» **THE TASK**:
Could you return the data below exactly as it appears?

┌─ EXERCISE INPUT

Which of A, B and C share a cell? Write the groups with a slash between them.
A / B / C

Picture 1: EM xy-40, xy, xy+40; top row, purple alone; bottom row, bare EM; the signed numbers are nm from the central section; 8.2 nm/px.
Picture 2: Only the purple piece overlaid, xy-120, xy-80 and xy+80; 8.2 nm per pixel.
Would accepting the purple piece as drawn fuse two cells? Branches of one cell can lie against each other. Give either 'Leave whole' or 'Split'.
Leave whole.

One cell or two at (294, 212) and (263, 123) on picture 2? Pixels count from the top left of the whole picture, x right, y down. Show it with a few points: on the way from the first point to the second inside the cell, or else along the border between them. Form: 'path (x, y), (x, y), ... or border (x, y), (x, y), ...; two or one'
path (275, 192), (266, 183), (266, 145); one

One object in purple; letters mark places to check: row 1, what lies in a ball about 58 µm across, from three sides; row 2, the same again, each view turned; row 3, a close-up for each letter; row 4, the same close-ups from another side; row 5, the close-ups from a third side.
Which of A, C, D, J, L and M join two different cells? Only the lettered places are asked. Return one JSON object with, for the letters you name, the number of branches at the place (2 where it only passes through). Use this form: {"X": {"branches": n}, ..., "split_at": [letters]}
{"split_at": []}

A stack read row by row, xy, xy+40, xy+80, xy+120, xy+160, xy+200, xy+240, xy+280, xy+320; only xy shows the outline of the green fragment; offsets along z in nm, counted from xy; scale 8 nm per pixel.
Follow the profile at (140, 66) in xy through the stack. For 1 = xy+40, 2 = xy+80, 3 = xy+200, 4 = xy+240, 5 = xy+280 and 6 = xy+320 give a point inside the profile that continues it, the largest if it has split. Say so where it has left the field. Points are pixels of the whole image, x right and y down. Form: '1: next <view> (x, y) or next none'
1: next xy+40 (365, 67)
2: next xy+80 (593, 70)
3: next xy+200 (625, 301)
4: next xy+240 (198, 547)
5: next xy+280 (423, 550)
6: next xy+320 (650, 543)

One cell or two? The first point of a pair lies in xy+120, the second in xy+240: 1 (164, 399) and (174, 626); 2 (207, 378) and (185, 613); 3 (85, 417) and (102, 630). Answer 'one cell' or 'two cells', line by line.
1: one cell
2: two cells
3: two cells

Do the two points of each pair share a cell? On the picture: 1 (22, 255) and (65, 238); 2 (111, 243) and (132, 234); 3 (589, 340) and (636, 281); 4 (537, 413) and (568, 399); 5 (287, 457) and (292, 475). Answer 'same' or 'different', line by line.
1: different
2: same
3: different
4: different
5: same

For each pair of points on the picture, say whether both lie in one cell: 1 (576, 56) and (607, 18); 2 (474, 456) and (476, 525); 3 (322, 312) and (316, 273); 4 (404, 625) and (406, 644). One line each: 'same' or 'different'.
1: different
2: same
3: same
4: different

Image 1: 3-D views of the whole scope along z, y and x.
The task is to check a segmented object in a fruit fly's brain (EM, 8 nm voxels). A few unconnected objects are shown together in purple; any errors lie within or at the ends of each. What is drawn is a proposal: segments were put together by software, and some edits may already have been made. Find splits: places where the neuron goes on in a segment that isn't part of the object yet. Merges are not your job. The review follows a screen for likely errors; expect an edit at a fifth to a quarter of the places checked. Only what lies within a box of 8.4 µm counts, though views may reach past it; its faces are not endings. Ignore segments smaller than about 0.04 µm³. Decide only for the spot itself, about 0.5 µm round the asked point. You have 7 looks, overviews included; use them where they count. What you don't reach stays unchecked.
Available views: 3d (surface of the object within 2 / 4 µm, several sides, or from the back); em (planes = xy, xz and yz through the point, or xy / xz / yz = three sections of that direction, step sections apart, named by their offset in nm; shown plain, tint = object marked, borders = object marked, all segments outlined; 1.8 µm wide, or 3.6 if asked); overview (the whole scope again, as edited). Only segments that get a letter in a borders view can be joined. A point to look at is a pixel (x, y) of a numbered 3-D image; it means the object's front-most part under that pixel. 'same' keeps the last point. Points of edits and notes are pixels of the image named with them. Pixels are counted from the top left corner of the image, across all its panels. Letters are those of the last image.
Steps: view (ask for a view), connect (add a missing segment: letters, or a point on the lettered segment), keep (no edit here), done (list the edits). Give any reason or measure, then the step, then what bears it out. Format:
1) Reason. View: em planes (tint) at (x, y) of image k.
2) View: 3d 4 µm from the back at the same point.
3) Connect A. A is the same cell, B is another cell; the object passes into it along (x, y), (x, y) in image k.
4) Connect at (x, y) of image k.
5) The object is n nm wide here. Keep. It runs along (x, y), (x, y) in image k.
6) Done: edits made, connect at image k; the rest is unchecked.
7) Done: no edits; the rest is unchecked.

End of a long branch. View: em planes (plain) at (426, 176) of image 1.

└─

» **COMPLETED TASK**:
Which of A, B and C share a cell? Write the groups with a slash between them.
A / B / C

Picture 1: EM xy-40, xy, xy+40; top row, purple alone; bottom row, bare EM; the signed numbers are nm from the central section; 8.2 nm/px.
Picture 2: Only the purple piece overlaid, xy-120, xy-80 and xy+80; 8.2 nm per pixel.
Would accepting the purple piece as drawn fuse two cells? Branches of one cell can lie against each other. Give either 'Leave whole' or 'Split'.
Leave whole.

One cell or two at (294, 212) and (263, 123) on picture 2? Pixels count from the top left of the whole picture, x right, y down. Show it with a few points: on the way from the first point to the second inside the cell, or else along the border between them. Form: 'path (x, y), (x, y), ... or border (x, y), (x, y), ...; two or one'
path (275, 192), (266, 183), (266, 145); one

One object in purple; letters mark places to check: row 1, what lies in a ball about 58 µm across, from three sides; row 2, the same again, each view turned; row 3, a close-up for each letter; row 4, the same close-ups from another side; row 5, the close-ups from a third side.
Which of A, C, D, J, L and M join two different cells? Only the lettered places are asked. Return one JSON object with, for the letters you name, the number of branches at the place (2 where it only passes through). Use this form: {"X": {"branches": n}, ..., "split_at": [letters]}
{"split_at": []}

A stack read row by row, xy, xy+40, xy+80, xy+120, xy+160, xy+200, xy+240, xy+280, xy+320; only xy shows the outline of the green fragment; offsets along z in nm, counted from xy; scale 8 nm per pixel.
Follow the profile at (140, 66) in xy through the stack. For 1 = xy+40, 2 = xy+80, 3 = xy+200, 4 = xy+240, 5 = xy+280 and 6 = xy+320 give a point inside the profile that continues it, the largest if it has split. Say so where it has left the field. Points are pixels of the whole image, x right and y down. Form: '1: next <view> (x, y) or next none'
1: next xy+40 (365, 67)
2: next xy+80 (593, 70)
3: next xy+200 (625, 301)
4: next xy+240 (198, 547)
5: next xy+280 (423, 550)
6: next xy+320 (650, 543)

One cell or two? The first point of a pair lies in xy+120, the second in xy+240: 1 (164, 399) and (174, 626); 2 (207, 378) and (185, 613); 3 (85, 417) and (102, 630). Answer 'one cell' or 'two cells', line by line.
1: one cell
2: two cells
3: two cells

Do the two points of each pair share a cell? On the picture: 1 (22, 255) and (65, 238); 2 (111, 243) and (132, 234); 3 (589, 340) and (636, 281); 4 (537, 413) and (568, 399); 5 (287, 457) and (292, 475). Answer 'same' or 'different', line by line.
1: different
2: same
3: different
4: different
5: same

For each pair of points on the picture, say whether both lie in one cell: 1 (576, 56) and (607, 18); 2 (474, 456) and (476, 525); 3 (322, 312) and (316, 273); 4 (404, 625) and (406, 644). One line each: 'same' or 'different'.
1: different
2: same
3: same
4: different

Image 1: 3-D views of the whole scope along z, y and x.
The task is to check a segmented object in a fruit fly's brain (EM, 8 nm voxels). A few unconnected objects are shown together in purple; any errors lie within or at the ends of each. What is drawn is a proposal: segments were put together by software, and some edits may already have been made. Find splits: places where the neuron goes on in a segment that isn't part of the object yet. Merges are not your job. The review follows a screen for likely errors; expect an edit at a fifth to a quarter of the places checked. Only what lies within a box of 8.4 µm counts, though views may reach past it; its faces are not endings. Ignore segments smaller than about 0.04 µm³. Decide only for the spot itself, about 0.5 µm round the asked point. You have 7 looks, overviews included; use them where they count. What you don't reach stays unchecked.
Available views: 3d (surface of the object within 2 / 4 µm, several sides, or from the back); em (planes = xy, xz and yz through the point, or xy / xz / yz = three sections of that direction, step sections apart, named by their offset in nm; shown plain, tint = object marked, borders = object marked, all segments outlined; 1.8 µm wide, or 3.6 if asked); overview (the whole scope again, as edited). Only segments that get a letter in a borders view can be joined. A point to look at is a pixel (x, y) of a numbered 3-D image; it means the object's front-most part under that pixel. 'same' keeps the last point. Points of edits and notes are pixels of the image named with them. Pixels are counted from the top left corner of the image, across all its panels. Letters are those of the last image.
Steps: view (ask for a view), connect (add a missing segment: letters, or a point on the lettered segment), keep (no edit here), done (list the edits). Give any reason or measure, then the step, then what bears it out. Format:
1) Reason. View: em planes (tint) at (x, y) of image k.
2) View: 3d 4 µm from the back at the same point.
3) Connect A. A is the same cell, B is another cell; the object passes into it along (x, y), (x, y) in image k.
4) Connect at (x, y) of image k.
5) The object is n nm wide here. Keep. It runs along (x, y), (x, y) in image k.
6) Done: edits made, connect at image k; the rest is unchecked.
7) Done: no edits; the rest is unchecked.

End of a long branch. View: em planes (plain) at (426, 176) of image 1.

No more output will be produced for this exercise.